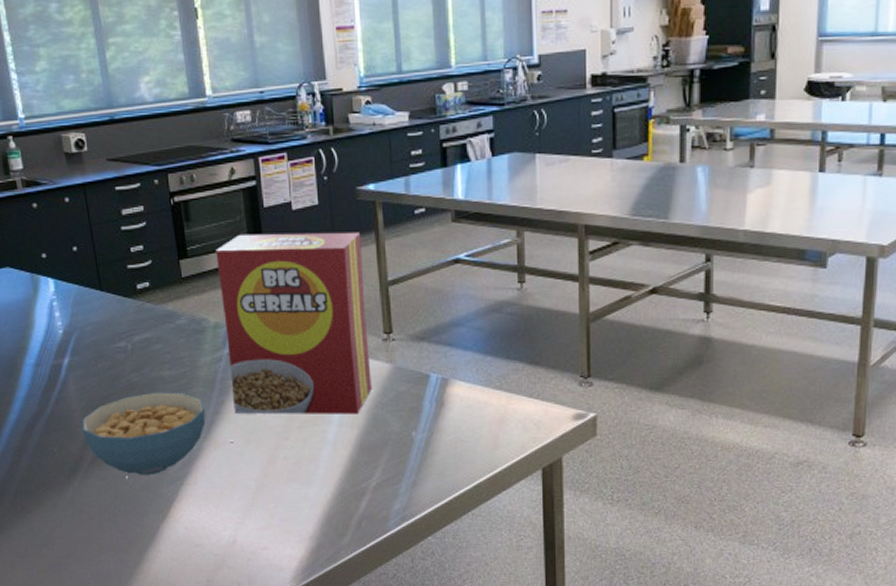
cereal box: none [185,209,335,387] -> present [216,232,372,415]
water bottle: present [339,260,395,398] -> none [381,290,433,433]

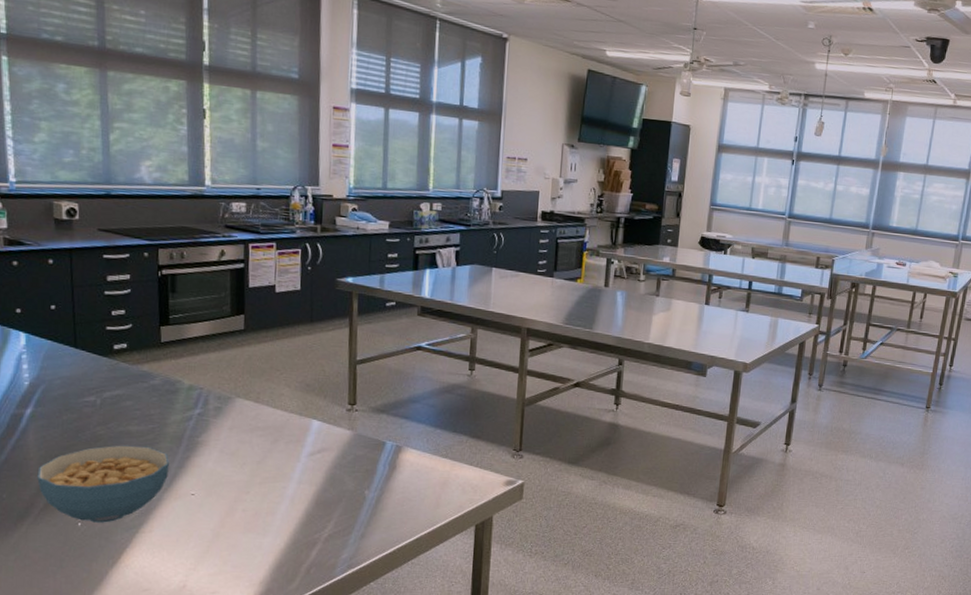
cereal box: present [216,232,372,415] -> none [197,309,337,474]

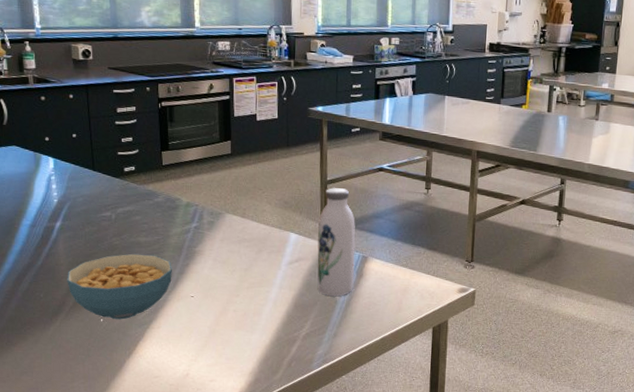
water bottle: none [343,368,389,491] -> present [317,188,356,296]

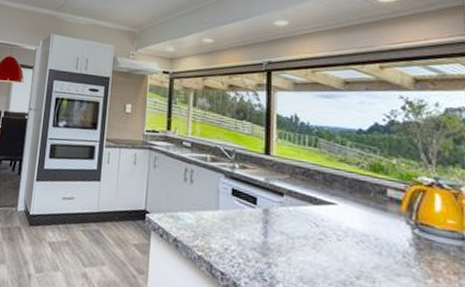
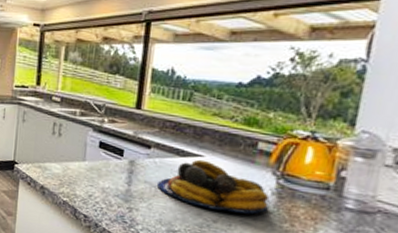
fruit bowl: none [293,207,409,269] -> present [156,159,268,215]

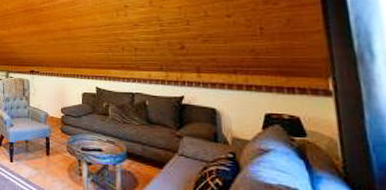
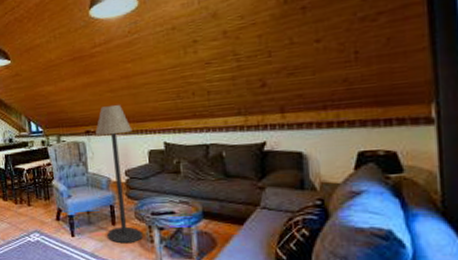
floor lamp: none [39,52,72,174] -> present [96,105,143,244]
########
## [WORK INSTRUCTION]
From the listing above, copy out each line where the word "bottle" appears.

## [SOLUTION]
water bottle: present [339,260,395,398] -> none [381,290,433,433]
water bottle: none [343,368,389,491] -> present [317,188,356,296]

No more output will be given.